(Information supplied Opens)
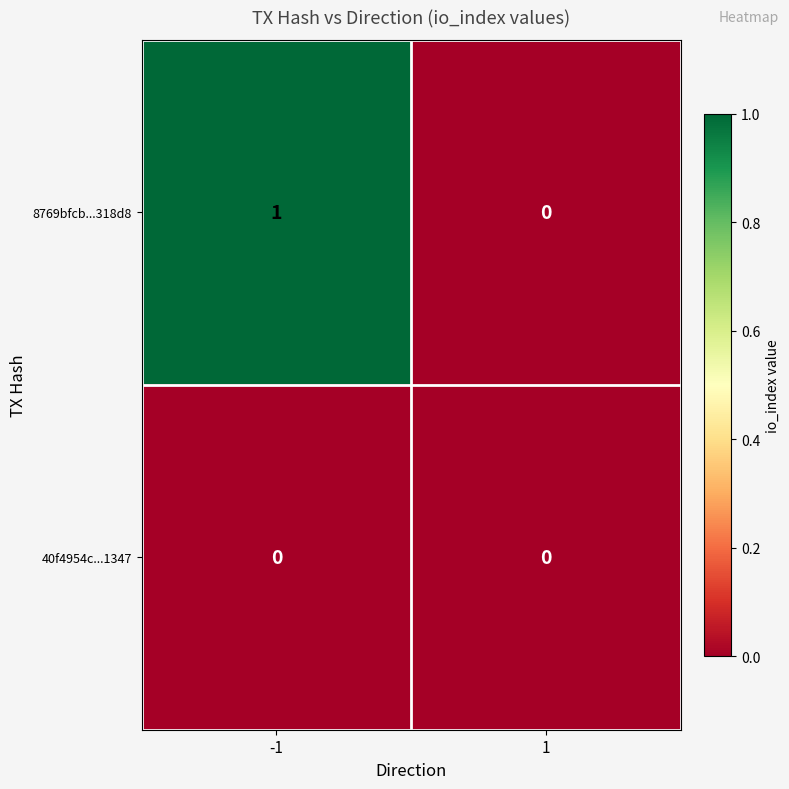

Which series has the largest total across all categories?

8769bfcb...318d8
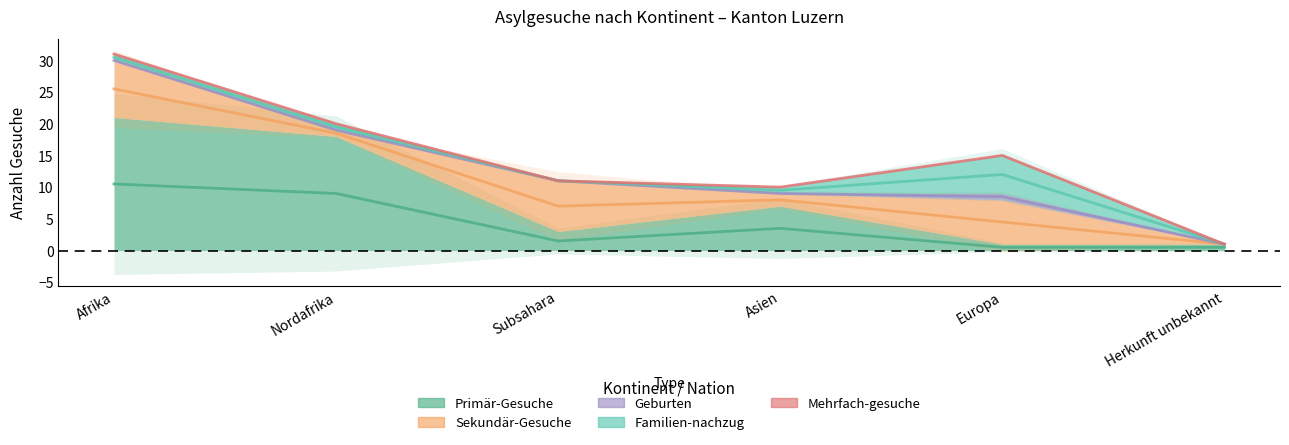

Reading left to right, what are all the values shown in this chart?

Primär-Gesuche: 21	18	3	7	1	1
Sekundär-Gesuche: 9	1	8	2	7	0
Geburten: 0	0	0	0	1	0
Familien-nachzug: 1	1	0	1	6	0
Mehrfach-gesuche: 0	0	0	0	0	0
(Information supplied Closes)
## What is required
Extract the full text of the listing above verbatim, preserving every line, and omit the pictures from your answer.

## Answer to this exercise
Which series has the largest total across all categories?

8769bfcb...318d8

Reading left to right, what are all the values shown in this chart?

Primär-Gesuche: 21	18	3	7	1	1
Sekundär-Gesuche: 9	1	8	2	7	0
Geburten: 0	0	0	0	1	0
Familien-nachzug: 1	1	0	1	6	0
Mehrfach-gesuche: 0	0	0	0	0	0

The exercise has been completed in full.